Record excerpts section start

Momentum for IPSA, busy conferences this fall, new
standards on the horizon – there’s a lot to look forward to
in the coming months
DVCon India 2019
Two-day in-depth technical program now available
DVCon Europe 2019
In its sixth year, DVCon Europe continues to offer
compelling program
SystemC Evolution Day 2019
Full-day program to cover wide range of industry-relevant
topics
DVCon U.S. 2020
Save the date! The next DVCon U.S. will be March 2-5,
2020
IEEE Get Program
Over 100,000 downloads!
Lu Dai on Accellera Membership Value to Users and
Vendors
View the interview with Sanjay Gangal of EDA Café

Record excerpts section end

__Work to be completed__
Write out the text of every item above word for word, keeping each line as it appears.

__Output for this task__
Momentum for IPSA, busy conferences this fall, new
standards on the horizon – there’s a lot to look forward to
in the coming months
DVCon India 2019
Two-day in-depth technical program now available
DVCon Europe 2019
In its sixth year, DVCon Europe continues to offer
compelling program
SystemC Evolution Day 2019
Full-day program to cover wide range of industry-relevant
topics
DVCon U.S. 2020
Save the date! The next DVCon U.S. will be March 2-5,
2020
IEEE Get Program
Over 100,000 downloads!
Lu Dai on Accellera Membership Value to Users and
Vendors
View the interview with Sanjay Gangal of EDA Café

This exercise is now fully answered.